* [WHAT YOU NEED TO DO]
Go through the records line by line from the top and repeat each one exactly, ending with the line that contains "right knee: (804, 819)".

:: RAW DATA ::

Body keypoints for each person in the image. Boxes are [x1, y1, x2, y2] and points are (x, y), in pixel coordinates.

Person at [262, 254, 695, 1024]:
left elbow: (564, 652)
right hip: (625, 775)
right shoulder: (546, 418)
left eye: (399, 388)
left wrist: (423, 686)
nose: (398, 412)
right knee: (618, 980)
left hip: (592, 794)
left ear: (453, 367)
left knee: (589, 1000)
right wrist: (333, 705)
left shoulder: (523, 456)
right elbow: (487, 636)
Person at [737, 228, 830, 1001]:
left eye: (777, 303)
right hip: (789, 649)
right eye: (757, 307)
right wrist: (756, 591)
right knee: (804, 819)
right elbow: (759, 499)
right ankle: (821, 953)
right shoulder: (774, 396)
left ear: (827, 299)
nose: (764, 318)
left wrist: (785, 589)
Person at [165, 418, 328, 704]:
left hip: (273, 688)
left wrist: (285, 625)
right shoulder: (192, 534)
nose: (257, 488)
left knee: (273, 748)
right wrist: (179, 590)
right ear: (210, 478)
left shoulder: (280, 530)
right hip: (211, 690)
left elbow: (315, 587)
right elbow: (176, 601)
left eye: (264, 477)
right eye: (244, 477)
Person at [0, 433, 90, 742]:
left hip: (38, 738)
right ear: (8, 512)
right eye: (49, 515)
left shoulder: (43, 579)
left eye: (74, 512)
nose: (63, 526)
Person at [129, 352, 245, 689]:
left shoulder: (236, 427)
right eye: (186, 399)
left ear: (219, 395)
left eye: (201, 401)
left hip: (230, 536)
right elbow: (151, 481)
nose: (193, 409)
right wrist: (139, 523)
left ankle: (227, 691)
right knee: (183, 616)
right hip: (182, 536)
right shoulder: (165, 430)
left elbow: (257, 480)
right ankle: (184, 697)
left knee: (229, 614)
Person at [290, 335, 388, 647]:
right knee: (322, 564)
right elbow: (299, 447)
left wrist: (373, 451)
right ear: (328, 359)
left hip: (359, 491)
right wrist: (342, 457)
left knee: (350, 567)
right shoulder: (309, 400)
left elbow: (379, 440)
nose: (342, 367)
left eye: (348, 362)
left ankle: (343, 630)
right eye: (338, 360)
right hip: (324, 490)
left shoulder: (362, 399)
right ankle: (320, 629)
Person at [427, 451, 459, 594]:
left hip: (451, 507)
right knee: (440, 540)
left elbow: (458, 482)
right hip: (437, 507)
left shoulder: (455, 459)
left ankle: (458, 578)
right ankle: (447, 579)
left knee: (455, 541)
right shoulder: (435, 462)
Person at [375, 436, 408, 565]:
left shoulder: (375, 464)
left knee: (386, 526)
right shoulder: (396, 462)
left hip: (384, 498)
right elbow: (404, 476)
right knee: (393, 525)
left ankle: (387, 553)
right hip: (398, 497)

:::

* [ANSWER TO THIS EXERCISE]
Body keypoints for each person in the image. Boxes are [x1, y1, x2, y2] and points are (x, y), in pixel coordinates.

Person at [262, 254, 695, 1024]:
left elbow: (564, 652)
right hip: (625, 775)
right shoulder: (546, 418)
left eye: (399, 388)
left wrist: (423, 686)
nose: (398, 412)
right knee: (618, 980)
left hip: (592, 794)
left ear: (453, 367)
left knee: (589, 1000)
right wrist: (333, 705)
left shoulder: (523, 456)
right elbow: (487, 636)
Person at [737, 228, 830, 1001]:
left eye: (777, 303)
right hip: (789, 649)
right eye: (757, 307)
right wrist: (756, 591)
right knee: (804, 819)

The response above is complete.